HANSAN ELAHI

 
 

INVERSION

 

Elahi’s work examines issues of surveillance, citizenship, migration, transport, and the challenges of borders and frontiers. Inversion features an all-new piece based around the geography in front of the gallery on Cotton Avenue. This location, currently the controversial site of a monument to a Confederate soldier, will eventually undergo construction to become a pedestrian plaza.
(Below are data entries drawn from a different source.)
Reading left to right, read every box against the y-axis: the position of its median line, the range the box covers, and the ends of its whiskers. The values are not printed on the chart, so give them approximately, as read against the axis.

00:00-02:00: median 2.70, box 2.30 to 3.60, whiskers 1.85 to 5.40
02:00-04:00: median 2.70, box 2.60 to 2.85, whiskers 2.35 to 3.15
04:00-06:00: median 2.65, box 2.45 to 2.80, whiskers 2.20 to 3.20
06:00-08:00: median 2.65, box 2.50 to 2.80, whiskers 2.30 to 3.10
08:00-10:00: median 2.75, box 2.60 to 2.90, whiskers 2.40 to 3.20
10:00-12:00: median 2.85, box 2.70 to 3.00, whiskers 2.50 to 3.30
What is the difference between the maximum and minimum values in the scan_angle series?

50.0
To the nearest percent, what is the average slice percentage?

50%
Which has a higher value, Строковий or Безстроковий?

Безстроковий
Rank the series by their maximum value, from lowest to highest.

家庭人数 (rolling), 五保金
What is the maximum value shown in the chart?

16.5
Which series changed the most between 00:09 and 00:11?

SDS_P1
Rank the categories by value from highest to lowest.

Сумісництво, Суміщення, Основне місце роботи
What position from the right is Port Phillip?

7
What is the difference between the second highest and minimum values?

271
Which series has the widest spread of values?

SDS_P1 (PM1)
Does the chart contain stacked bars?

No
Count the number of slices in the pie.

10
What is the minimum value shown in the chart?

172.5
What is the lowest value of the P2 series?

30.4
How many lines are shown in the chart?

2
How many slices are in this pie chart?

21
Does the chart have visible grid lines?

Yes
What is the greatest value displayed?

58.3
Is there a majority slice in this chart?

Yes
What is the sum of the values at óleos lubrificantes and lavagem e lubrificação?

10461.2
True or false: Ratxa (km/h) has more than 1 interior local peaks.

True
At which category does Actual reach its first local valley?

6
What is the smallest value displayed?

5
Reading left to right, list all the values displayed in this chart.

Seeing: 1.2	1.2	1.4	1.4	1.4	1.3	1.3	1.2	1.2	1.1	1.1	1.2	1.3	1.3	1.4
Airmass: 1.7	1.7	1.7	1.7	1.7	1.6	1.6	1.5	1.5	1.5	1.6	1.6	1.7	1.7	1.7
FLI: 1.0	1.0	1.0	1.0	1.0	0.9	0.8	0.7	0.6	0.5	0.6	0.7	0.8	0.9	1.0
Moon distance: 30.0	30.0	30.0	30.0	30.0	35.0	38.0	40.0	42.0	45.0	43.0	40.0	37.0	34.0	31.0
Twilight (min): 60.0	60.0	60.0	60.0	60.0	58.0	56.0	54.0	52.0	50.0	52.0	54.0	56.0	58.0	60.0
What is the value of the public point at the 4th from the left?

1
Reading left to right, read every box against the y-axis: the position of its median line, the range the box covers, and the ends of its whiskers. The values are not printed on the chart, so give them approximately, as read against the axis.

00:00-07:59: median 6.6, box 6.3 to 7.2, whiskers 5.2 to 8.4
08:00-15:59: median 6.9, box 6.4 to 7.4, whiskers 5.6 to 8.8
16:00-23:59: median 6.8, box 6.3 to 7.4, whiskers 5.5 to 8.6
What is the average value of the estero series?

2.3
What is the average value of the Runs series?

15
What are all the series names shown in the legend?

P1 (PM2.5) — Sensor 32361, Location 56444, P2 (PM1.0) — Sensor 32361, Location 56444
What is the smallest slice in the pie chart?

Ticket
His work has been presented in venues such as SITE Santa Fe, Centre Georges Pompidou, the Sundance Film Festival, the Gwangju Biennale, and the Venice Biennale. His work is frequently in the media and has been covered by The New York Times, Forbes, Wired, and has appeared on Al Jazeera, Fox News, and The Colbert Report. Elahi has spoken about his work to a broad range of audiences such as Tate Modern, Einstein Forum, National Geographic, the American Association of Artificial Intelligence, the International Association of Privacy Professionals, TED, and the World Economic Forum.

MAC Director Ben Dunn said of Elahi, “While many artists are deemed ‘ahead of their time,’ Hasan’s prescience is undeniable. His practice is a catalog of the quotidian, and through this constant reporting of his admittedly mundane individual experiences, his works describe the almost universal surveillance and sousveillance germane to contemporary life.” 

Elahi’s work began when he erroneously ended up on an FBI watch list in the political wake of the 9/11 attacks. In dialog with the FBI agent assigned to him, Elahi voluntarily recorded aspects of his daily life. “He provides a tangible form to the experience of watching ourselves and being watched all of the time. The works are massive in several ways: they are very, very big images, they contain incredible amounts of information, and Hasan has committed decades to some of them,” explained Dunn.